(Saved data entries)
★ ★ ★ ★ ★ ★ ★

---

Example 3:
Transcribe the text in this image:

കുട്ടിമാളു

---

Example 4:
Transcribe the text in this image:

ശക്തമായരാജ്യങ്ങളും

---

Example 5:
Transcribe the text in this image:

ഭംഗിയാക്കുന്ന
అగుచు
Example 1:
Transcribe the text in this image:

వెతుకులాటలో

★ ★ ★ ★ ★ ★ ★

▶ _Aim of the exercise_
Repeat every entry exactly as written above.

▶ _Task solution_
---

Example 3:
Transcribe the text in this image:

കുട്ടിമാളു

---

Example 4:
Transcribe the text in this image:

ശക്തമായരാജ്യങ്ങളും

---

Example 5:
Transcribe the text in this image:

ഭംഗിയാക്കുന്ന
అగుచు
Example 1:
Transcribe the text in this image:

వెతుకులాటలో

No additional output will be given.